Analysts noted that this is not the first time, however, that Modi and his Bharatiya Janata Party failed to push economic reforms, which also got brushed aside in his previous two terms when the party had won more decisively and had greater political capital.
“In 2019, the BJP got more than 300 seats and had a window (for reforms),” said Amit Ranjan, research fellow at Institute of South Asian Studies (ISAS), National University of Singapore.
“But the government gave in to the needs of electoral politics as the government knows reforms do not immediately benefit the large section of voters.”
In 2015, Modi let lapse an executive order making it easier for businesses to buy land, after failing to win support from opposition parties in the parliament. And in 2020, both houses of parliament approved new labour codes, but they have yet to be implemented across all states.

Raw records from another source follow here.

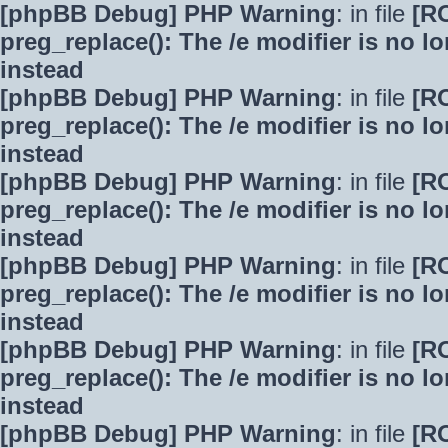
[phpBB Debug] PHP Warning
: in file
[R
preg_replace(): The /e modifier is no 
instead
[phpBB Debug] PHP Warning
: in file
[R
preg_replace(): The /e modifier is no 
instead
[phpBB Debug] PHP Warning
: in file
[R
preg_replace(): The /e modifier is no 
instead
[phpBB Debug] PHP Warning
: in file
[R
preg_replace(): The /e modifier is no 
instead
[phpBB Debug] PHP Warning
: in file
[R
preg_replace(): The /e modifier is no 
instead
[phpBB Debug] PHP Warning
: in file
[R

Plans for large-scale privatisations of state-owned enterprises, aiming to reinvigorate them by reducing government involvement, have also faltered, with the government now opting to put fresh funds into ailing state firms.
RISKING STAGNATION
The case for reforms, however, has not come just from analysts and economists, but from government leaders as well.
On Friday, India’s chief economic adviser, V. Anantha Nageswaran, made a pitch for rapidly easing rules covering land, labour and factories, among other areas, arguing that government should “get out of the way” as one way to push up growth.
“Business as usual carries a high risk of economic growth stagnation, if not economic stagnation,” Nageswaran said in a report presented a day ahead of the budget.
The tax cuts’ 1 trillion rupee ($11.56 billion) price tag also reduced the government’s leeway to further ramp up spending on infrastructure.
The budget includes 11.2 trillion rupees for capital expenditure in 2025-26, close to the level of spending planned for the current year, although actual outlays fell short of that due to delays linked to national and state elections.
“We think that capital expenditure and infrastructure development will provide a longer-term, longer-lasting boost to growth than things like tax measures,” said Christian de Guzman, senior vice president and lead sovereign analyst for India at Moody’s Ratings.
Since the COVID-19 pandemic, the government has raised capital expenditure sharply in the hope of fashioning an investment-led recovery but the strategy is yet to pay off, with job creation and wage growth remaining weak.
The slower increase in capital spending knocked the share prices of capital goods firms lower on Saturday, while the broader market ended marginally weaker.
“At the margin, there is a tilt towards supporting consumption through tax cuts for middle class households, relative to the public capex push seen over the last four years,” said Sonal Varma, Nomura chief economist, India and Asia ex-Japan.
“This shift takes into account the difficulty in executing public capex projects due to budget and institutional capacity constraints,” she said.